UNIX is a base OS for many popular OS you are using right now, from Linux to Mac OSX. Those OS share common commands so it is pretty easy to switch from one OS to another. Because it is so important to understand and use UNIX commands, I want to create a series to introduce to you some of the most frequent used UNIX commands which I think are extremely helpful for your daily tasks. I cannot imagine how hard it would be if these tools do not exist.

I do not want to feed you many fishes at a time. Let's get started with just 3 commands that I have to type almost every day. All of 3 commands are used for showing the content of a file but each has different usage.


cat is used when you want to display the entire content of a file, no matter how big it is. Whenever I want to look into a text file (like the content of my SSH key), this is the command I use. It is, however, not suitable to be used when the content of the file is too big to be displayed nicely on the screen. Because it tries to show the entire content, it floods your screen with characters and it is really hard to see (you have to scroll backward to see what is in the beginning of the file). In addition, you can not use it for searching a particular token in a file. Rule of thumb: use cat if your text file is small and you can read it easily without scrolling too much. For example, try running: cat /var/log/system.log and see how it floods your terminal.

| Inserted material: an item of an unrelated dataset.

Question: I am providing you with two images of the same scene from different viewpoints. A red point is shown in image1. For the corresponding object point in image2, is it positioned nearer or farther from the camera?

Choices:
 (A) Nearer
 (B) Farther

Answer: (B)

Another nice ability of cat is to concatenate a list of files into a single file. This can be seen when setting up SSL certificate, it often asks us to concatenate a private key and an intermediate key into a single .pem file. This can be done easily using the following command:

cat private_key intermediate_key > final_key.pem

You can merge as many files as you want, just specify them in the command.


less is an enhancement of an old tool called more. Even though its name is less, it actually has more features than more. It allows you to read the content of a file page-by-page instead of showing them all on the screen like cat does. The term page is defined as the amount of text which fits nicely in your terminal. This means that it has no problem working with a big file since it only fetches enough text to show for the user. Navigation is easy, you can use arrow key or other keys combination (Ctrl + V for page down, Ctrl + B for page up). So, try running: less /var/log/system.log and see the difference.

In addition, you can also search a particular text inside a text file while viewing a file using less. Just type / (slash) then type your searching text and finally press Enter, less will jump to a page which contains the text you are looking for.


tail is the last command I would like to introduce in this list. It is the command which often used to view real-time log. It allows you to view the content at the end of a file, which is the most valuable information of a log file. You can specify how many lines of text you want to read using -n option, and you can also use monitoring mode which shows all updates made to a file. When I debug a Rails application, tail is my choice:

tail -f log/production.log

Even though these 3 commands are so simple, they are quite powerful if you understand how to use it correctly. To learn more about these commands, I recommend using man command to read their documentation of each system, ex: man tail. Remember that if you want to be good, start with simple thing first. Do not try to learn fancy & complex tools right at the beginning to show off your skills. Make sure you get the fundamental things first and enhance it by the time.